Pakistani administrative area

Jati Taluka (جاتي تعلقو) is an administrative subdivision (Taluka) of Sujawal District in the province of Sindh, Pakistan. It is situated in the southern region of the country and is part of the newly created Sujawal District.

== Geography ==
Jati Taluka is located in the southern part of Sindh, Pakistan. It is bordered by the River Indus to the east, defining its boundary with the old Thatta district.

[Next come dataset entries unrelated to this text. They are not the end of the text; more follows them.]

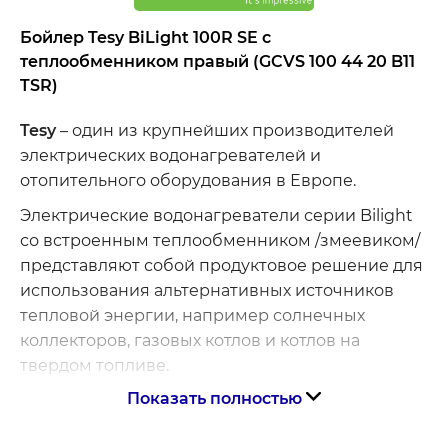
Бойлер Tesy BiLight 100R SE с
теплообменником правый (GCVS 100 44 20 B11
TSR)
Tesy
– один из крупнейших производителей
электрических водонагревателей и
отопительного оборудования в Европе.
Электрические водонагреватели серии Bilight
со встроенным теплообменником /змеевиком/
представляют собой продуктовое решение для
использования альтернативных источников
тепловой энергии, например солнечных
коллекторов, газовых котлов и котлов на
твердом топливе.
Показать полностью
Особенности бойлера Теси BiLight с
теплообменником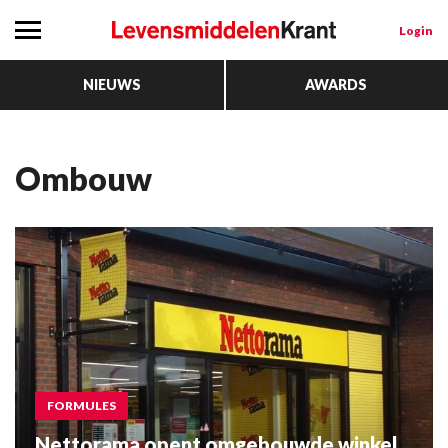
Login
NIEUWS
AWARDS
ombouw
FORMULES
Nettorama opent omgebouwde winkel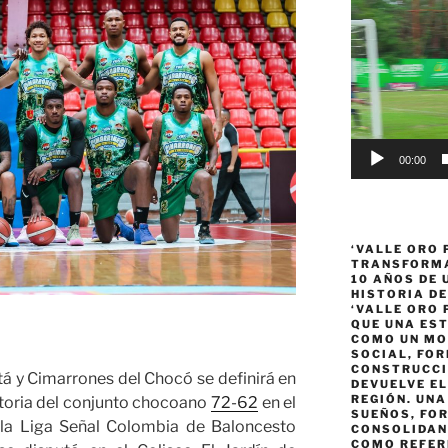
Reproductor
de
vídeo
00:00
‘VALLE ORO 
TRANSFORMA
10 AÑOS DE
HISTORIA DE
‘VALLE ORO 
QUE UNA ES
COMO UN MO
SOCIAL, FOR
CONSTRUCCI
tá y Cimarrones del Chocó se definirá en
DEVUELVE EL
REGIÓN. UN
ctoria del conjunto chocoano
72-62
en el
SUEÑOS, FO
e la Liga Señal Colombia de Baloncesto
CONSOLIDAN
COMO REFER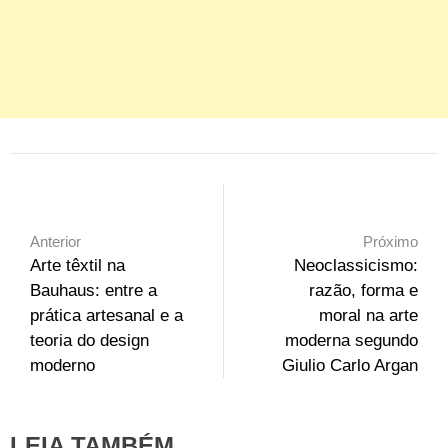
Anterior
Próximo
Arte têxtil na
Neoclassicismo:
Bauhaus: entre a
razão, forma e
prática artesanal e a
moral na arte
teoria do design
moderna segundo
moderno
Giulio Carlo Argan
LEIA TAMBÉM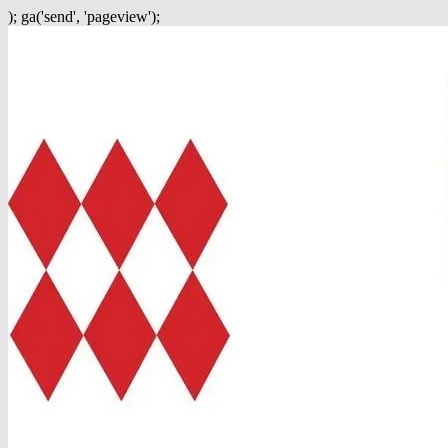
); ga('send', 'pageview');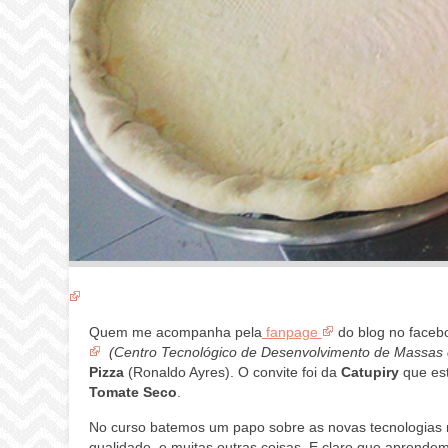
Quem me acompanha pela
fanpage
do blog no facebo
(Centro Tecnológico de Desenvolvimento de Massas e
Pizza
(Ronaldo Ayres). O convite foi da
Catupiry
que es
Tomate Seco
.
No curso batemos um papo sobre as novas tecnologias
qualidade e muitas outras coisas. E claro que aprende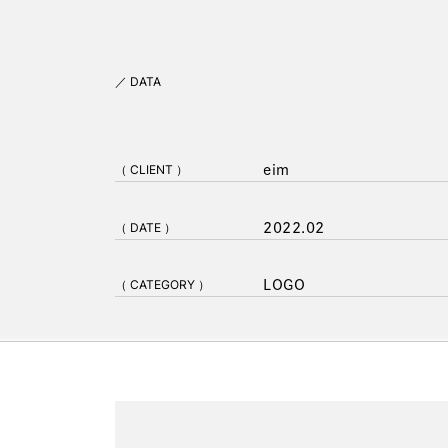
／ DATA
（ CLIENT ）
eim
（ DATE ）
2022.02
（ CATEGORY ）
LOGO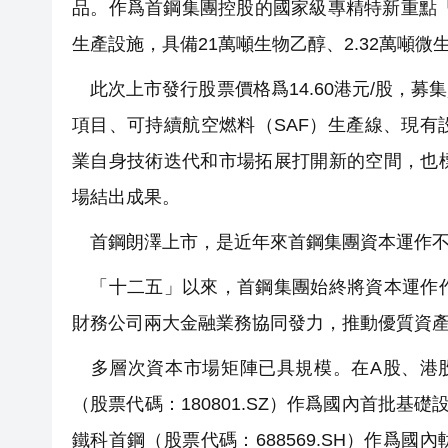
品。作爲首鋼集團控股的國家級專精特新重點「
生產設施，具備21萬噸生物乙醇、2.32萬噸
此次上市發行股票價格爲14.60港元/股，募
項目、可持續航空燃料（SAF）生產線、現
業自身技術迭代和市場拓展打開新的空間，也
場結出成果。
首鋼朗澤上市，是近年來首鋼集團資本運作不
「十二五」以來，首鋼集團始終將資本運作作
財務公司兩大金融業務協同發力，推動優質資
多層次資本市場矩陣已具規模。在A股、港股
（股票代碼：180801.SZ）作爲國內首批基
鐵科首鋼（股票代碼：688569.SH）作爲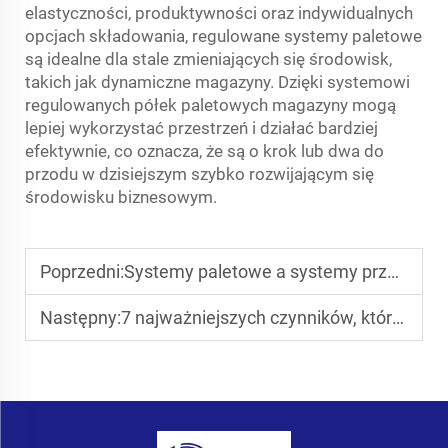
elastyczności, produktywności oraz indywidualnych
opcjach składowania, regulowane systemy paletowe
są idealne dla stale zmieniających się środowisk,
takich jak dynamiczne magazyny. Dzięki systemowi
regulowanych półek paletowych magazyny mogą
lepiej wykorzystać przestrzeń i działać bardziej
efektywnie, co oznacza, że są o krok lub dwa do
przodu w dzisiejszym szybko rozwijającym się
środowisku biznesowym.
Poprzedni:
Systemy paletowe a systemy przejazdowe: Które lepiej wykorzystują przestrzeń
Następny:
7 najważniejszych czynników, które należy wziąć pod uwagę przy zakupie przemysłowych półek do ciężkich ładunków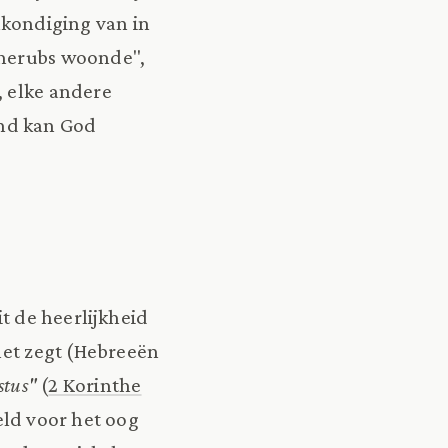
nkondiging van in
cherubs woonde",
, elke andere
and kan God
it de heerlijkheid
 het zegt (Hebreeën
stus"
(
2 Korinthe
eld voor het oog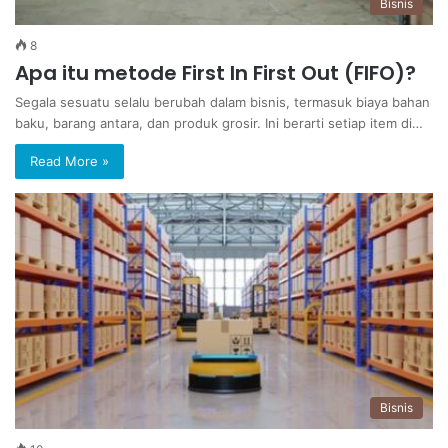
Bisnis
8
Apa itu metode First In First Out (FIFO)?
Segala sesuatu selalu berubah dalam bisnis, termasuk biaya bahan
baku, barang antara, dan produk grosir. Ini berarti setiap item di…
Read More »
Bisnis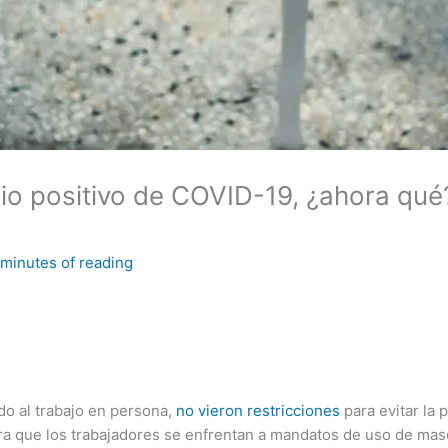
io positivo de COVID-19, ¿ahora qué?
 minutes of reading
o al trabajo en persona,
no vieron restricciones
para evitar la
a que los trabajadores se enfrentan a mandatos de uso de masc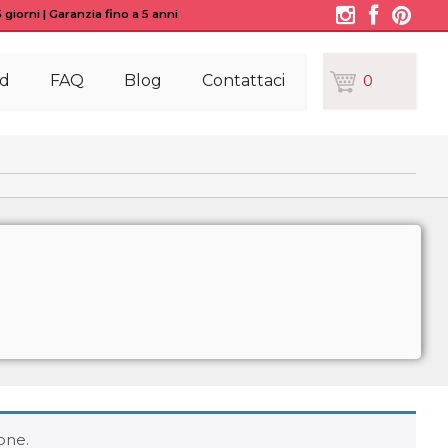
giorni | Garanzia fino a 5 anni
d
FAQ
Blog
Contattaci
0
one.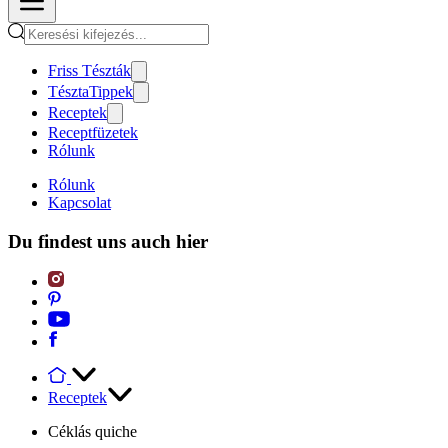
Friss Tészták
TésztaTippek
Receptek
Receptfüzetek
Rólunk
Rólunk
Kapcsolat
Du findest uns auch hier
Receptek
Céklás quiche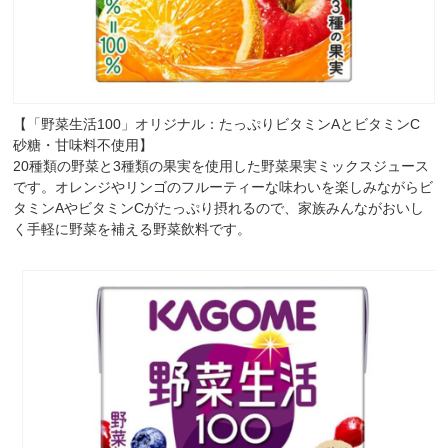
【「野菜生活100」オリジナル：たっぷりビタミンAとビタミンC
砂糖・甘味料不使用】
20種類の野菜と3種類の果実を使用した野菜果実ミックスジュース
です。オレンジやリンゴのフルーティーな味わいを楽しみながらビ
タミンAやビタミンCがたっぷり摂れるので、家族みんながおいし
く手軽に野菜を補える野菜飲料です。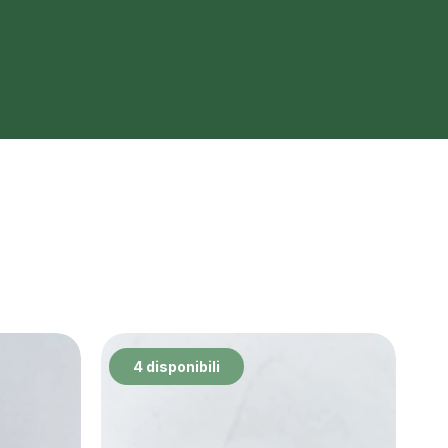
4 disponibili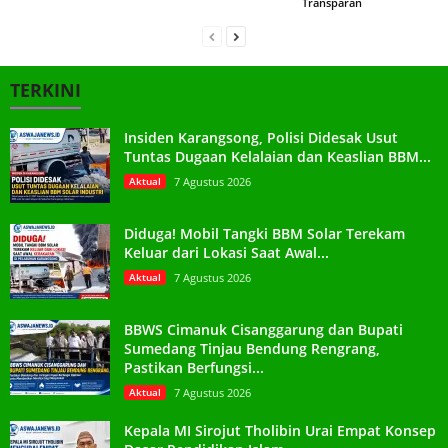
Transparan
TERKINI
Insiden Karangsong, Polisi Didesak Usut
Tuntas Dugaan Kelalaian dan Keaslian BBM...
Aktual
7 Agustus 2026
Diduga! Mobil Tangki BBM Solar Terekam
Keluar dari Lokasi Saat Awal...
Aktual
7 Agustus 2026
BBWS Cimanuk Cisanggarung dan Bupati
Sumedang Tinjau Bendung Rengrang,
Pastikan Berfungsi...
Aktual
7 Agustus 2026
Kepala MI Sirojut Tholibin Urai Empat Konsep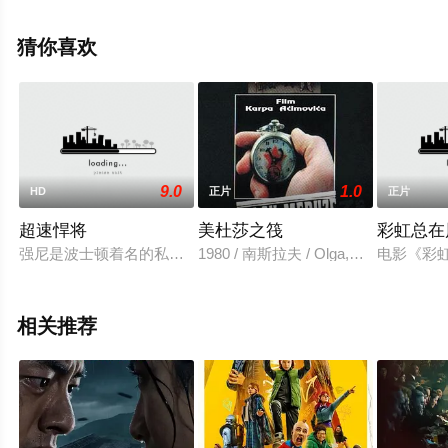
的意大利 / 德国电影，手机免费观看高清无删减完整版电影
大全就上星空电影网，更多相关信息可移步至豆瓣电影、
猜你喜欢
电视猫或剧情网等平台了解。
9.0
1.0
HD
正片
正片
超速悍将
美杜莎之筏
彩虹总在
强尼是波士顿着名的私家侦探，某次渡假到洛杉矶探视其哥哥，
1980 / 南斯拉夫 / Olga,Kacijan,Vladisla
电影《彩
相关推荐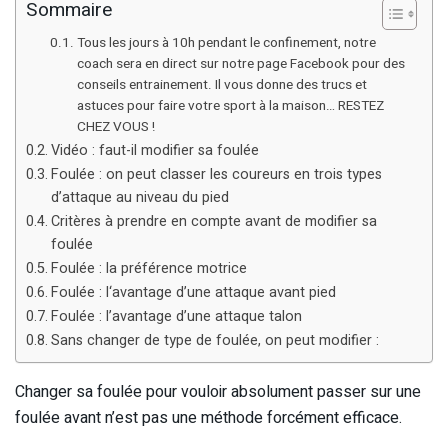
Sommaire
Tous les jours à 10h pendant le confinement, notre
coach sera en direct sur notre page Facebook pour des
conseils entrainement. Il vous donne des trucs et
astuces pour faire votre sport à la maison… RESTEZ
CHEZ VOUS !
Vidéo : faut-il modifier sa foulée
Foulée : on peut classer les coureurs en trois types
d’attaque au niveau du pied
Critères à prendre en compte avant de modifier sa
foulée
Foulée : la préférence motrice
Foulée : l‘avantage d’une attaque avant pied
Foulée : l’avantage d’une attaque talon
Sans changer de type de foulée, on peut modifier :
Changer sa foulée pour vouloir absolument passer sur une
foulée avant n’est pas une méthode forcément efficace.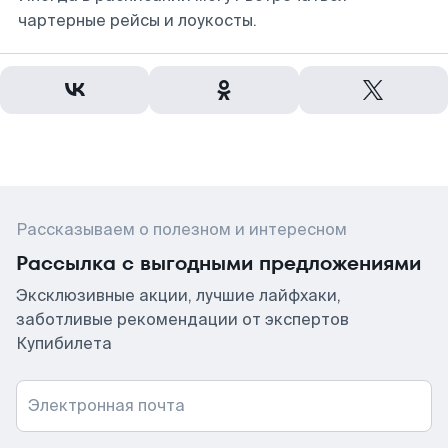
чартерные рейсы и лоукосты.
Рассказываем о полезном и интересном
Рассылка с выгодными предложениями
Эксклюзивные акции, лучшие лайфхаки,
заботливые рекомендации от экспертов
Купибилета
Электронная почта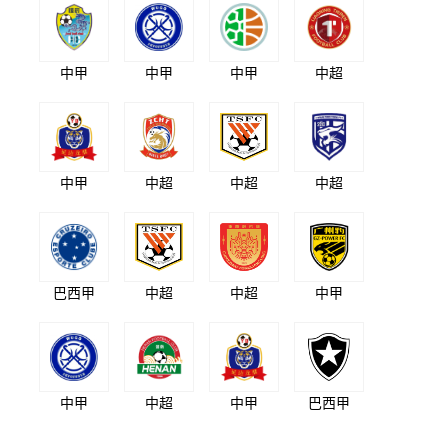
中甲
中甲
中甲
中超
中甲
中超
中超
中超
巴西甲
中超
中超
中甲
中甲
中超
中甲
巴西甲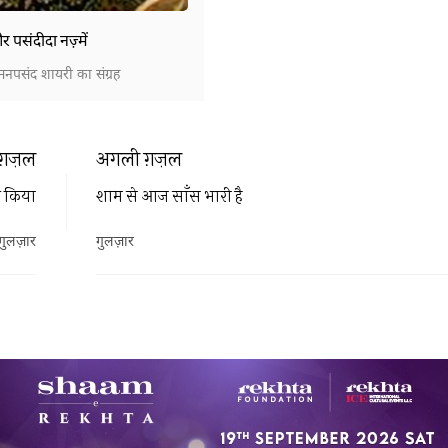
पसंदीदा नज़्में
पसंद शायरी का संग्रह
ग़ज़ल
अगली ग़ज़ल
ार किया
शाम से आज साँस भारी है
गुलज़ार
गुलज़ार
ये भी पढ़ सकते हैं
हमारी पसंद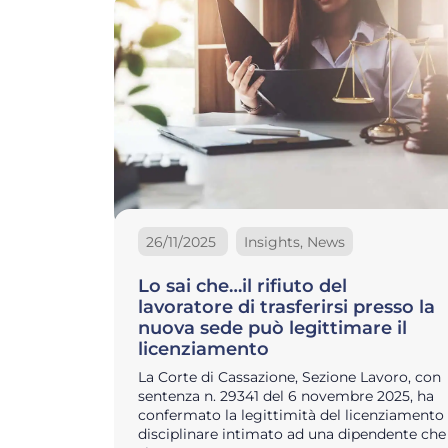
26/11/2025
Insights, News
Lo sai che…il rifiuto del
lavoratore di trasferirsi presso la
nuova sede può legittimare il
licenziamento
La Corte di Cassazione, Sezione Lavoro, con
sentenza n. 29341 del 6 novembre 2025, ha
confermato la legittimità del licenziamento
disciplinare intimato ad una dipendente che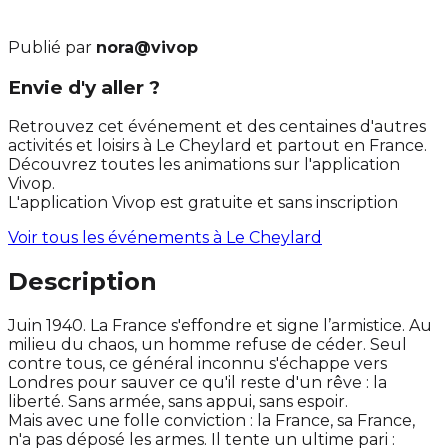
Publié par
nora@vivop
Envie d'y aller ?
Retrouvez cet événement et des centaines d'autres
activités et loisirs à Le Cheylard et partout en France.
Découvrez toutes les animations sur l'application
Vivop.
L'application Vivop est gratuite et sans inscription
Voir tous les événements à
Le Cheylard
Description
Juin 1940. La France s'effondre et signe l’armistice. Au
milieu du chaos, un homme refuse de céder. Seul
contre tous, ce général inconnu s'échappe vers
Londres pour sauver ce qu'il reste d'un rêve : la
liberté. Sans armée, sans appui, sans espoir.
Mais avec une folle conviction : la France, sa France,
n'a pas déposé les armes. Il tente un ultime pari :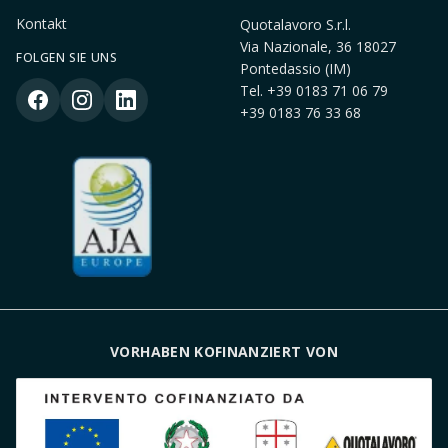
Kontakt
Quotalavoro S.r.l.
Via Nazionale, 36 18027
FOLGEN SIE UNS
Pontedassio (IM)
Tel.
+39 0183 71 06 79
+39 0183 76 33 68
VORHABEN KOFINANZIERT VON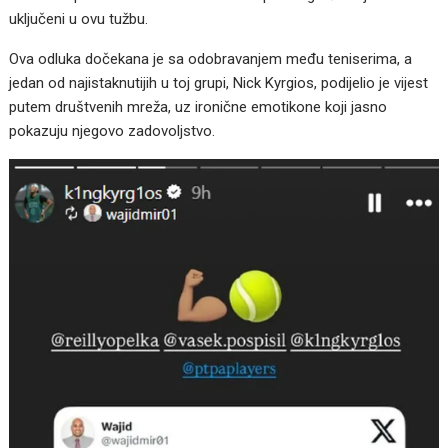
uključeni u ovu tužbu.
Ova odluka dočekana je sa odobravanjem među teniserima, a
jedan od najistaknutijih u toj grupi, Nick Kyrgios, podijelio je vijest
putem društvenih mreža, uz ironične emotikone koji jasno
pokazuju njegovo zadovoljstvo.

To the west, it shares its border with other talukas of Sujawal District, including Mirpur Bathoro, Shah Bunder, Kharochan, and Sujawal Talukas.

== History ==
The historical significance of Jati Taluka lies in its role as an administrative subdivision within the larger Sujawal District. It became part of Sujawal District following the division of Thatta District by the Sindh government through a notification issued by the Sindh Revenue Department.

== Cyclone Biparjoy (2023) ==
In 2023, Jati Taluka was affected by Cyclone Biparjoy. The cyclone had a significant impact on the region, causing various challenges, including the temporary relocation of 5,000 people and the need for relief efforts.